The gangs use violence to maintain prices and keep outside buyers away from the divers that poach the abalone.

“Better the devil you know. We sell to the gangs we know, because when new gangs arrive there is often violence,” said one of the divers interviewed.

Chinese criminal organisations

South African gangs usually sell or exchange the wet abalone directly to Chinese buyers.

“In Cape Town, the wet abalone can be sold to Chinese buyers for R2 000 to R2 200 per kilogramme. However, at this stage, abalone is often exchanged for drugs and sometimes other criminal services.”

Western Cape gangs often use hitmen from Gauteng-based Chinese criminal organisations to carry out assassinations on their behalf. Payment for this is then made in abalone.

Cocaine trafficking

The report said that abalone poaching is playing a growing role in global cocaine trafficking.

There are increasing quantities of cocaine being trafficked through South Africa, it said.
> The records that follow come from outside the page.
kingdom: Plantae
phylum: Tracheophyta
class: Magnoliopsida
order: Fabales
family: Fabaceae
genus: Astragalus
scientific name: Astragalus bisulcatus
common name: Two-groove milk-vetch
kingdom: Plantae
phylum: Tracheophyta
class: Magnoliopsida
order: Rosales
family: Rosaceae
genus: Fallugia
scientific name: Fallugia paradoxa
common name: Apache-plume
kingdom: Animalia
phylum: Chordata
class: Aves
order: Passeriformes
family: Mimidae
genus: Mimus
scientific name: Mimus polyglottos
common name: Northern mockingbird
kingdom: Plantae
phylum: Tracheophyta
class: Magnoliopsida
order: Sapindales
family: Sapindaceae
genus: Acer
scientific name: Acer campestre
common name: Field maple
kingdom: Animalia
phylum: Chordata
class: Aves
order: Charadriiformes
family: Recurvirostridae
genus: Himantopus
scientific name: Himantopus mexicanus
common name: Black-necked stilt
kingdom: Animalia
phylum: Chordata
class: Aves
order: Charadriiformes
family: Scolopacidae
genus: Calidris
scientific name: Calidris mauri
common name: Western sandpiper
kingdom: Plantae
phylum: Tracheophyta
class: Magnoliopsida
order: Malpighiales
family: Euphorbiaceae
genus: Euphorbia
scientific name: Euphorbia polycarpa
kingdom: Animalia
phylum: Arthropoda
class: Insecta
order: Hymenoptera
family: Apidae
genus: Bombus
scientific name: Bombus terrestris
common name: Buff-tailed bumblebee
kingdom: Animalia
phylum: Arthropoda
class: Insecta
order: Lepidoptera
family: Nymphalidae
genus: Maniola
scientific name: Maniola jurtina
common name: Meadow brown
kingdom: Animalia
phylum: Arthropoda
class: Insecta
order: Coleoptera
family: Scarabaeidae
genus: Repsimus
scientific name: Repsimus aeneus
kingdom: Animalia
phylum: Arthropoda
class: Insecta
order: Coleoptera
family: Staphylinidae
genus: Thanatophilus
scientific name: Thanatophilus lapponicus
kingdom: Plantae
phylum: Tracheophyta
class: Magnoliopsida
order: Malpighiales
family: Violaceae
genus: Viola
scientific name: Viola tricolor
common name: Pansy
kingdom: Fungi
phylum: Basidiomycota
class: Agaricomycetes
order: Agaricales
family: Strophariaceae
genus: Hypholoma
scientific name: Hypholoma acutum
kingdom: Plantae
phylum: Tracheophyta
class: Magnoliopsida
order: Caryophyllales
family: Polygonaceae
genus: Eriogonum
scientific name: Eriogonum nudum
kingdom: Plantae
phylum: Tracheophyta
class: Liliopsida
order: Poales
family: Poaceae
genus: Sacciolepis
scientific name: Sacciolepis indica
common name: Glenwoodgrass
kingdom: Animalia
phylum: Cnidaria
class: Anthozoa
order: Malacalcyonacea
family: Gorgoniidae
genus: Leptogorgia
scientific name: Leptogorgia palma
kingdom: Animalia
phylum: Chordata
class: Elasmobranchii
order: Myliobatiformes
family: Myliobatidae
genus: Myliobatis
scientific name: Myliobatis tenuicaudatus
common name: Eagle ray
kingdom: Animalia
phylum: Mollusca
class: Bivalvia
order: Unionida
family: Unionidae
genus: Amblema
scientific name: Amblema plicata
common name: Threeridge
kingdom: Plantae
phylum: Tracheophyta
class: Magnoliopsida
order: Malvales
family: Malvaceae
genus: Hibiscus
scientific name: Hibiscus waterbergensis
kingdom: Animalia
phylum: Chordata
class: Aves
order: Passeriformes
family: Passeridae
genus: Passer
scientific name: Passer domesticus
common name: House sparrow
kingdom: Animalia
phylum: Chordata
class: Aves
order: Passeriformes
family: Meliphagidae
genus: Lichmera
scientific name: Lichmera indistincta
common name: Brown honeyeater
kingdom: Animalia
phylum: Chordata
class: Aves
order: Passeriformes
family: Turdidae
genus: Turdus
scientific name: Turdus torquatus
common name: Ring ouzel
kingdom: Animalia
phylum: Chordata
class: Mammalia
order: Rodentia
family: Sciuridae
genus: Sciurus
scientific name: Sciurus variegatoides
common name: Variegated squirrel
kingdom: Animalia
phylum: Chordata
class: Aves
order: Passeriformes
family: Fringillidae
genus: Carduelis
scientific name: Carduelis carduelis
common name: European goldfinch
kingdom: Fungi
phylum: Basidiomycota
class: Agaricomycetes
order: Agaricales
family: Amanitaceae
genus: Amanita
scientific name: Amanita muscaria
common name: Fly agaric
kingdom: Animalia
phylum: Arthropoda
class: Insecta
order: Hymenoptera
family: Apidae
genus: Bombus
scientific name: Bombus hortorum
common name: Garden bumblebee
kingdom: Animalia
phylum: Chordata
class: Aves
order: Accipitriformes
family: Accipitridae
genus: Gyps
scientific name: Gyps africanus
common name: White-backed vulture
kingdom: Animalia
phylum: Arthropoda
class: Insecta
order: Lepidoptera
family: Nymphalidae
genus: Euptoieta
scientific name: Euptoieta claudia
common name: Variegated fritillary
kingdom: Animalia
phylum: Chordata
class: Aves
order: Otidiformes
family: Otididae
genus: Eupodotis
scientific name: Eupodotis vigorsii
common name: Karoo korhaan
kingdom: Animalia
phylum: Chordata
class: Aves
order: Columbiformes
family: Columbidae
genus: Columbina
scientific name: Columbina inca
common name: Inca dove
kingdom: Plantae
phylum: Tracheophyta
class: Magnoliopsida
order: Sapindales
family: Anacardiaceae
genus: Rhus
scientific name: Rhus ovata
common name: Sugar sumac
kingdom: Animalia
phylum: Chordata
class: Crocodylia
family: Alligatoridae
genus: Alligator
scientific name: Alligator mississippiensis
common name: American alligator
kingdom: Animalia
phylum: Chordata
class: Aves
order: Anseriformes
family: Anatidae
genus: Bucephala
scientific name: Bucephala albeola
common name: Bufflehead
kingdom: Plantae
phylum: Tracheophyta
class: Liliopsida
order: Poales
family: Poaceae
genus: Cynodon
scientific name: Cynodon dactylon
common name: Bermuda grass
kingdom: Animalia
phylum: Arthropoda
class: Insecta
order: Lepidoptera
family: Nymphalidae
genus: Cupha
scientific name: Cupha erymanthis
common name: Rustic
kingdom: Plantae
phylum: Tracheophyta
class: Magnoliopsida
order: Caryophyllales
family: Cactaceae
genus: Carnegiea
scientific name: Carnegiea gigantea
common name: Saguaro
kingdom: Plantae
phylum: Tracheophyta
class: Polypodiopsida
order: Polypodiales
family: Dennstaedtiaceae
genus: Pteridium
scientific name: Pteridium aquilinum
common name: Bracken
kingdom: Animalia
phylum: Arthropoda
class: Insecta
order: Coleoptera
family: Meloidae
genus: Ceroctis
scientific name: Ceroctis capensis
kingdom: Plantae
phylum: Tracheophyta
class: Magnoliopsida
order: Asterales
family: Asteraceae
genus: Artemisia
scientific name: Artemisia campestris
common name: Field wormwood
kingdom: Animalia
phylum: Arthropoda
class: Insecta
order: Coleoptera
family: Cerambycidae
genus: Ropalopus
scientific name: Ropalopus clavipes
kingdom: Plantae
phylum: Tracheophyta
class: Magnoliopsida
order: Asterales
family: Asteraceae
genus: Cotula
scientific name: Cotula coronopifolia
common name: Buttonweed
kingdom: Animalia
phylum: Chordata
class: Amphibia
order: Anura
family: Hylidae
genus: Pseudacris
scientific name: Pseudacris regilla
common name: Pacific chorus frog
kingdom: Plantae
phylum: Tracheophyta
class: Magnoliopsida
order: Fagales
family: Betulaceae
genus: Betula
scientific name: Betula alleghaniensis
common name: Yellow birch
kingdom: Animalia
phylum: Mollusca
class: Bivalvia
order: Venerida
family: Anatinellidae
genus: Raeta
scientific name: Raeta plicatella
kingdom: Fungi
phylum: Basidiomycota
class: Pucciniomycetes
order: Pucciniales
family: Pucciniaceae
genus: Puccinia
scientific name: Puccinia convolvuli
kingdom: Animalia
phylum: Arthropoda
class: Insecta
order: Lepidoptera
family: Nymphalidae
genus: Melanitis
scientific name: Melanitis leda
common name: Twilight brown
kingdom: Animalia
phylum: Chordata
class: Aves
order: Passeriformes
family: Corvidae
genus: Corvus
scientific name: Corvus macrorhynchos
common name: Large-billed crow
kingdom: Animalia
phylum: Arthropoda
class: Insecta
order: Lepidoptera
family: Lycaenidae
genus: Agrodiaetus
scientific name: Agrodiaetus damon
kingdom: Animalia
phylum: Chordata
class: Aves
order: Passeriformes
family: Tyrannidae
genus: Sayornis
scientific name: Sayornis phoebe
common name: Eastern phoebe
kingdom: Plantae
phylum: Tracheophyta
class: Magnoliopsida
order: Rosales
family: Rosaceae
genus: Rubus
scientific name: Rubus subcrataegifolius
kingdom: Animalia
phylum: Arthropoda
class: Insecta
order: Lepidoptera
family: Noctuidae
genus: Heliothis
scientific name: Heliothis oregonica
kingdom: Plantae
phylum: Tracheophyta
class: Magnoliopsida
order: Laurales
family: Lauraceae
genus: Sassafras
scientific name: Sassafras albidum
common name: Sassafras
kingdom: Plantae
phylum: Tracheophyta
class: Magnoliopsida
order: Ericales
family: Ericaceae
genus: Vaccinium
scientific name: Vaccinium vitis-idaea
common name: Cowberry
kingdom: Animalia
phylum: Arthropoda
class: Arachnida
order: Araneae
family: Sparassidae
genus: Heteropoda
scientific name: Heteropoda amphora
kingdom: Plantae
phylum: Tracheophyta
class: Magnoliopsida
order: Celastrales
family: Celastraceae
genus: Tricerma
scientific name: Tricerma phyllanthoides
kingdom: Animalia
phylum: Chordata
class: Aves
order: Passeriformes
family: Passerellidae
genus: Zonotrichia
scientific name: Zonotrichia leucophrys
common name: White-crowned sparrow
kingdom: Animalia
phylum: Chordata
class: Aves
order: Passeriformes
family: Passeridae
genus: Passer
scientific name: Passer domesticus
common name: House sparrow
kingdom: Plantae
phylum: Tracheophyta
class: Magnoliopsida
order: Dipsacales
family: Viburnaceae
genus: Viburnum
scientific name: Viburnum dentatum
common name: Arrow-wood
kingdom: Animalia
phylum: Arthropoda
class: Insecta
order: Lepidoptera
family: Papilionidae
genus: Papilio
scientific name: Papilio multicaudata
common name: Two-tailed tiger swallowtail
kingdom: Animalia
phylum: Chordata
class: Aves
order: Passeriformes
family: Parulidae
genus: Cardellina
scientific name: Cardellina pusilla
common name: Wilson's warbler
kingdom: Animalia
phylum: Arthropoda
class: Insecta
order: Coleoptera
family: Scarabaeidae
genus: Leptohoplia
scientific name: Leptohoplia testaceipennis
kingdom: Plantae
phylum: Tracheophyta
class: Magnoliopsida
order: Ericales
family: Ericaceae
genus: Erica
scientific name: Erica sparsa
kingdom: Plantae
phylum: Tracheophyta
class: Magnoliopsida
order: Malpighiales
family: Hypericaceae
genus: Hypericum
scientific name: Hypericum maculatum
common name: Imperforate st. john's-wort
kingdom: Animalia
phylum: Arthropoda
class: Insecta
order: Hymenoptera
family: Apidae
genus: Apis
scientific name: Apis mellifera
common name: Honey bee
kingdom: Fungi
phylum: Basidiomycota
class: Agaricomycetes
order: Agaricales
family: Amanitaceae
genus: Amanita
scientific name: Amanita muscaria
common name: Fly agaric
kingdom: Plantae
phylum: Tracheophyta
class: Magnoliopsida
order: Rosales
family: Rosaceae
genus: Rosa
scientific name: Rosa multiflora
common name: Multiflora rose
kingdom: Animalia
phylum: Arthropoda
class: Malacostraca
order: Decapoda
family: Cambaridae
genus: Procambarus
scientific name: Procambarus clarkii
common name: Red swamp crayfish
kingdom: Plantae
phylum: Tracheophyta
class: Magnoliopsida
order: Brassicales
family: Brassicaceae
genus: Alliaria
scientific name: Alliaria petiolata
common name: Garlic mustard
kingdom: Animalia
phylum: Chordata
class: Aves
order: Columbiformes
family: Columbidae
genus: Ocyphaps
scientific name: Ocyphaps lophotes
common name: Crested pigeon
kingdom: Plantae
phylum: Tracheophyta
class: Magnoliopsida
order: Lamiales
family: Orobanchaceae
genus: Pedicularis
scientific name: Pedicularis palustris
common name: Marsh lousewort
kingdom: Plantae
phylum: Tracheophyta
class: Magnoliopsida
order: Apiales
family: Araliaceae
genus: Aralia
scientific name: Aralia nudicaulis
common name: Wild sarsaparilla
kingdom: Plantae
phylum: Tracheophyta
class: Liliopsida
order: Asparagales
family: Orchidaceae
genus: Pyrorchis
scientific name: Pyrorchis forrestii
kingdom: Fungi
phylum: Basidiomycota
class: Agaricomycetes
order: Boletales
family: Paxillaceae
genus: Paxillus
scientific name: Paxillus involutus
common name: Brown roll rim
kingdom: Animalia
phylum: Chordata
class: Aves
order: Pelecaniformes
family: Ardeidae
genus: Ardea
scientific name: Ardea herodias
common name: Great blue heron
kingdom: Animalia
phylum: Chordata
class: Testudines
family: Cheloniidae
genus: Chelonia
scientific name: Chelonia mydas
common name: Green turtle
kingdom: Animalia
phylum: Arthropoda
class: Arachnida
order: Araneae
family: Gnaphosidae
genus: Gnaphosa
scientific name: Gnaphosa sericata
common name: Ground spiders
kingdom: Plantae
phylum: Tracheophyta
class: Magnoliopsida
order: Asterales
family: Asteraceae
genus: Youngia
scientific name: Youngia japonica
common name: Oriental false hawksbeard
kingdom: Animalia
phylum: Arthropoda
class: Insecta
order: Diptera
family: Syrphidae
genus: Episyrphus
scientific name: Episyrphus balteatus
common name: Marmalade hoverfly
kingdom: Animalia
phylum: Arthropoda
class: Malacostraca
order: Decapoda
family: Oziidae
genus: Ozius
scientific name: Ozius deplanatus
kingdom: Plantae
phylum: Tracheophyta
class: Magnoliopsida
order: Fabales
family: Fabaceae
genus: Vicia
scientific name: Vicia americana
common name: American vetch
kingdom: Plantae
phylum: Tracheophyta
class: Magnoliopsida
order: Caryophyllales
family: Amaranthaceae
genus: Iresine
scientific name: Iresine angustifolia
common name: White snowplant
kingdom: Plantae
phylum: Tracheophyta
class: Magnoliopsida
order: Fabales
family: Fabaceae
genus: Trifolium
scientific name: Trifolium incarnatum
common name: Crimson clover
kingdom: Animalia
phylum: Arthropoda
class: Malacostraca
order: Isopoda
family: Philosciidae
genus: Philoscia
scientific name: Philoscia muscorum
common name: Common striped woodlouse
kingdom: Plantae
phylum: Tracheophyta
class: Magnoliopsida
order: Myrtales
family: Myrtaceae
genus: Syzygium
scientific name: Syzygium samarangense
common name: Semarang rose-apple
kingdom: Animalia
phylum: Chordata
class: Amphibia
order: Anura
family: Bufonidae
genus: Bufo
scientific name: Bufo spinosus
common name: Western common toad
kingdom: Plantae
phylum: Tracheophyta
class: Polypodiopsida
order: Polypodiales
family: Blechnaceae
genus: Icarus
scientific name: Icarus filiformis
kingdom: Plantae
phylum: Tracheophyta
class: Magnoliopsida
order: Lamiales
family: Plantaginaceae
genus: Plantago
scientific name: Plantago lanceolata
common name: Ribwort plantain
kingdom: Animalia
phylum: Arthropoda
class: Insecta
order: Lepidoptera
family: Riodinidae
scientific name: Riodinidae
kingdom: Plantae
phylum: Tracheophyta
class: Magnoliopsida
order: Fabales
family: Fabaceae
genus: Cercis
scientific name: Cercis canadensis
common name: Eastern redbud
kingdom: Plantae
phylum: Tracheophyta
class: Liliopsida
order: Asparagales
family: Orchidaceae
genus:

The domestic cocaine market is also growing in South Africa.

“Chinese criminal networks in South Africa were well placed to take advantage of this opportunity. They already play an importation and wholesale distribution role in South Africa’s domestic synthetic drugs markets and are involved in the logistics side of the illicit abalone trade. Thus, they are used to moving and protecting large shipments of illicit goods nationally within South Africa.”